Nigeria’s anti-graft agency, the Economic and Financial Crimes Commission (EFCC), launched a large-scale operation to halt attempts by the naira hoarders, who were alleged to be cutting deals with Bureau De Change operators, from converting their stashed cash to foreign currencies.
However, while many fingers point to these factors as the reason behind the recent upsurge of the naira, financial experts say events in the U.S. have more bearing. Dollar fell significantly on Friday in what has been described as its biggest drop in 14 years. The drop follows the 7.7% year-on-year rise of consumer inflation, which beats the projected 8% by analysts, marking the slowest rate since January, according to data published on Thursday.

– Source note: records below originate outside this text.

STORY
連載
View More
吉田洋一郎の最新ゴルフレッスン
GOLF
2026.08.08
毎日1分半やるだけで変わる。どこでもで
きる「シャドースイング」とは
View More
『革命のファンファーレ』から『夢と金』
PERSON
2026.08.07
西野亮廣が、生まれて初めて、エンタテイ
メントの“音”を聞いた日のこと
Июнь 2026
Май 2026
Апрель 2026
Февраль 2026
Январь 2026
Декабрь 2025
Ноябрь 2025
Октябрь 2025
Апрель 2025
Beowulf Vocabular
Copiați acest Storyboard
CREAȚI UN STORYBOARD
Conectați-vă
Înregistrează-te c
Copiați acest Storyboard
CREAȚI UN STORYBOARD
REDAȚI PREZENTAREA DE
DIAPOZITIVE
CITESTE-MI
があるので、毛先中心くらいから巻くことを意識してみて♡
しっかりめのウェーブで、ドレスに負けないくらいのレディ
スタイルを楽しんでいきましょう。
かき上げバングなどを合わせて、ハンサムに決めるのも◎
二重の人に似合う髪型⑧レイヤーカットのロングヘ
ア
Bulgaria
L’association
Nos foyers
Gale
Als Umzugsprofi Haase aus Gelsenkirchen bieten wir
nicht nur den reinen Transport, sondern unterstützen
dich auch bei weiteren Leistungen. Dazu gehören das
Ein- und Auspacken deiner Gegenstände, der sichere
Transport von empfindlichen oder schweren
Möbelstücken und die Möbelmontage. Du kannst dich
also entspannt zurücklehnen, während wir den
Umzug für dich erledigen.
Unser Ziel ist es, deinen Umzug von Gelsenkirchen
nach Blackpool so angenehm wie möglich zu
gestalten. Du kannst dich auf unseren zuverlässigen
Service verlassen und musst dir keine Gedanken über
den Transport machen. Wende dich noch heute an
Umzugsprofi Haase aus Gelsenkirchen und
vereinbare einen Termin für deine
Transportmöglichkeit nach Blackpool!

Reports indicate that the dollar staged its biggest drop since late 2015 on Thursday as Treasury yields plunged. The dollar index was down nearly 1.7%, and has lost more than 3% in the last two days – indicating the biggest two-day decline since March 2009, per CNBC.
This triggered the jump of other currencies, particularly the yen, which has dropped 22% against the dollar this year, and the pound. The yen gained about 1.6% against the dollar, while yuan rose by as much as 1.3% to hit its highest in over a month against the dollar. The pound rallied 1.1% against the dollar to $1.1839, while the euro moved up to 1.5% to $1.0356, its highest since August.
But the naira gained far more than other currencies due to improved dollar liquidity in Nigeria’s FX market. The improved supply has been attributed to market speculation bordering on unconfirmed reports that the U.S. is ramping up dollar notes printed before 2021, to mitigate the amount of dollars in circulation – a step similar to the one taken by the Nigerian government.
BDC operators said there has been an uptick in dollar supply and low demand in the parallel market as dollar hoarders hurry to sell off their stockpile to avoid getting caught in the rumored U.S. plan.